I don't generally have any composition guidelines, I mostly just try to wing it. Sometimes I'll have an idea for a certain passage and then just go stream-of-consciousness with regard to progressions and ideas for how to connect it to another section. It's easier in a tracker where everything is systematically laid out, even more so than a piano roll or even traditional score (which, since I can't read music, may be why I find writing in a tracker easier).

 

Similarly for your second question, for some of my more ridiculous prog compositions (e.g. this track) I had a bunch of short loops/sections that I'd compiled from various improvisations/demos and spent a few days working on the transitions. I find it helps to have a rather 'flat' sound palette when working on stuff like that, since it pushes you to make the track more interesting from a composition point of view, rather than relying on 'techno' variations in sound to push the track forward.

 

Sometimes it also helps to have each section in a different key/tempo/time signature; part of the fun of composition—at least in my experience—is figuring out how to creatively transition between sections (another example, sorry; this track goes through a series of upward keychanges in order to change key to one semitone below the original key, and then back again; probably one of the weirdest modulations I've written, but it's interesting!).

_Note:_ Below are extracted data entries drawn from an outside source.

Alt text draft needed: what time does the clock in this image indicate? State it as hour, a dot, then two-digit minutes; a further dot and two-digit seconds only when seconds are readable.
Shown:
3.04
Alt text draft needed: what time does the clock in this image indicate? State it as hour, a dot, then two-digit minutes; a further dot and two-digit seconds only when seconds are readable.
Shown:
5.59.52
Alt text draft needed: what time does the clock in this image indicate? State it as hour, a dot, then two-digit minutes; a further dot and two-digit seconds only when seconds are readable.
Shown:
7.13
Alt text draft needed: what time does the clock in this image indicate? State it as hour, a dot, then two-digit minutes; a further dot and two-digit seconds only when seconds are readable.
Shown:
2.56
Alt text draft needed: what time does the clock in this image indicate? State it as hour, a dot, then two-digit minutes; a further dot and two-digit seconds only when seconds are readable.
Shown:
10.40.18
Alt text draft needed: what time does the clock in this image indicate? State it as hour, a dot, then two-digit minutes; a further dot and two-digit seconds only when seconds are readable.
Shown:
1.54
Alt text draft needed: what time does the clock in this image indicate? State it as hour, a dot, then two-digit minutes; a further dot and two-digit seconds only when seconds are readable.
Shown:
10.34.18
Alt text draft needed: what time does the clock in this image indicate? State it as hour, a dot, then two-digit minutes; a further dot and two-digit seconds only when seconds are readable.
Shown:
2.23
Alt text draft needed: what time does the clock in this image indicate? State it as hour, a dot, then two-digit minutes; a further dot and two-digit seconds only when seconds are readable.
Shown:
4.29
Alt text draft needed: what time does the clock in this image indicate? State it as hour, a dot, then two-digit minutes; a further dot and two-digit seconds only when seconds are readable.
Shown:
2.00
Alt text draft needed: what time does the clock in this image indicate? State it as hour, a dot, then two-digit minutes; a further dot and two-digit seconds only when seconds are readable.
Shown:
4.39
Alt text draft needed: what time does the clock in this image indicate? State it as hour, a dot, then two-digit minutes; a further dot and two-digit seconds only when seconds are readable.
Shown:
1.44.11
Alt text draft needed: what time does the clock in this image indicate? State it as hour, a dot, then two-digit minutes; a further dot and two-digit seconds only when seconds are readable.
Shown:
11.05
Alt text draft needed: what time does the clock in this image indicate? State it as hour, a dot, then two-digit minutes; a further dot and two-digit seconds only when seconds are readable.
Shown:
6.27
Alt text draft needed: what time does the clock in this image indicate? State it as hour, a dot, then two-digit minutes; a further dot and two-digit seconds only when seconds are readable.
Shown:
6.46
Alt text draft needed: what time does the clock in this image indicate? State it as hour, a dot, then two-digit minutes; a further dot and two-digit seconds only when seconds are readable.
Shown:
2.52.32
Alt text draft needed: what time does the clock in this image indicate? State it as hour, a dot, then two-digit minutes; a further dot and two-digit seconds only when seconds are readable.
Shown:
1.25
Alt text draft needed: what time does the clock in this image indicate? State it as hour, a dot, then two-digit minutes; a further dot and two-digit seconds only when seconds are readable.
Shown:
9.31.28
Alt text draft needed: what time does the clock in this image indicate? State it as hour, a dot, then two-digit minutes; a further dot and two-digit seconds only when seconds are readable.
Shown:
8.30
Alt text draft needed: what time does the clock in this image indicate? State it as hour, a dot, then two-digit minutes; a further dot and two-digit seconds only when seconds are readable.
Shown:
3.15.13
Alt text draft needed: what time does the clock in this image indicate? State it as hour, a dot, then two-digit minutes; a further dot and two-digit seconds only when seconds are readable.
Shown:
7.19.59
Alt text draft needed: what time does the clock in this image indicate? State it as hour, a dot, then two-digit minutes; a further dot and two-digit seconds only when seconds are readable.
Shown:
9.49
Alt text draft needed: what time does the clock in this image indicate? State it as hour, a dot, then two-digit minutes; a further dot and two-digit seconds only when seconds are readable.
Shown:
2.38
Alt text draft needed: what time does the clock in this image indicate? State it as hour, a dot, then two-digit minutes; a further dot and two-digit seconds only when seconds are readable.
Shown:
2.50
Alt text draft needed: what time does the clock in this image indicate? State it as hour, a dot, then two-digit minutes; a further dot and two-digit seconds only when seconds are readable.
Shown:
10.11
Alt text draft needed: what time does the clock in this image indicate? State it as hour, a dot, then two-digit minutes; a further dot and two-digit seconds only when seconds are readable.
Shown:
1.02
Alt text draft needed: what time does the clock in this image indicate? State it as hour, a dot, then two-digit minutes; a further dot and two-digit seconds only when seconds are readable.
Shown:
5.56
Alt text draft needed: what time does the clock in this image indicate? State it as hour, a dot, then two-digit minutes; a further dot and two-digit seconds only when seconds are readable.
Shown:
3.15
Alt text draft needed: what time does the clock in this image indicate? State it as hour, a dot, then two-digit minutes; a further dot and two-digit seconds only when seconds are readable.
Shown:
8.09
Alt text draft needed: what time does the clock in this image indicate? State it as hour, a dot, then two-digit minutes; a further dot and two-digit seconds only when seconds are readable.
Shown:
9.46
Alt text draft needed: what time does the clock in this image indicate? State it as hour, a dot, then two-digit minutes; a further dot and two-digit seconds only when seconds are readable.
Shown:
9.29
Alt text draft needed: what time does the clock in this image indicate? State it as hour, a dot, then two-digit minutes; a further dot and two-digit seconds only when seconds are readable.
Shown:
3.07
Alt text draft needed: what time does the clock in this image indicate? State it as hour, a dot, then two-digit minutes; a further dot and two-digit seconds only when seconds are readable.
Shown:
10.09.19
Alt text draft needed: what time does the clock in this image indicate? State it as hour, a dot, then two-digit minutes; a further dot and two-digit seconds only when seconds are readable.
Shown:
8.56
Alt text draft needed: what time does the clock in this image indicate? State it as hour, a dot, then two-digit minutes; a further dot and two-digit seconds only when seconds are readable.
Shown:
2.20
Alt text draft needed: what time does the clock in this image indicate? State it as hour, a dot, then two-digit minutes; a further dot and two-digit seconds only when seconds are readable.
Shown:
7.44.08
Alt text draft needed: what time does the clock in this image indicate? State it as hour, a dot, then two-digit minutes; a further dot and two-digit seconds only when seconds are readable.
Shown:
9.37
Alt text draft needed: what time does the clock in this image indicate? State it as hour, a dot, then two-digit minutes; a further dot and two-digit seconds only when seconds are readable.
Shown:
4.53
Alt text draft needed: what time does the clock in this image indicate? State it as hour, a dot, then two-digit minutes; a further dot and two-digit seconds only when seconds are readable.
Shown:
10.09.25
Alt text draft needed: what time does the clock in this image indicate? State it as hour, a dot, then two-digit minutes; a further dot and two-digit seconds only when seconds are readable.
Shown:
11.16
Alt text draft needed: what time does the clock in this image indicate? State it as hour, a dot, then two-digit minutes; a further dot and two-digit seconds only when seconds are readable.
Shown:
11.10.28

  On 1/10/2016 at 7:24 PM, LimpyLoo said:

But honestly, I try not to discuss theory anymore because musicians (unlike painters or cinematographers or writers) seem almost superstitiously averse to it.

It's mental.

I could whinge about it for hours, but there is this (false) punk ethos about the less knowledge the better, I'm gonna just follow my gut, and the whole idea of discipline and study has been tossed out with the bathwater.

haha, shit, I totally agree. I have friends who think that studying music/sound design will make them unable to appreciate punk music or other deliberately shitty forms of music.

maybe I already said this itt but in electronic composing, don't drag it out. 16 bars of every variation you proudly work into a song just gets people skipping entire sections. Say it and move.

Edited by luke viia

GHOST: have you killed Claudius yet
HAMLET: no
GHOST: why
HAMLET: fuck you is why
im going to the cemetery to touch skulls

[planet of dinosaurs - the album [bc] [archive]]

To improve your composition skills, do something practical. Write some music. Often. If need be, read up on some theory, but then make some music with that theory.

  On 1/11/2016 at 8:49 AM, psn said:

To improve your composition skills, do something practical. Write some music. Often. If need be, read up on some theory, but then make some music with that theory.

Actually yes, that's the best advice: write something every day.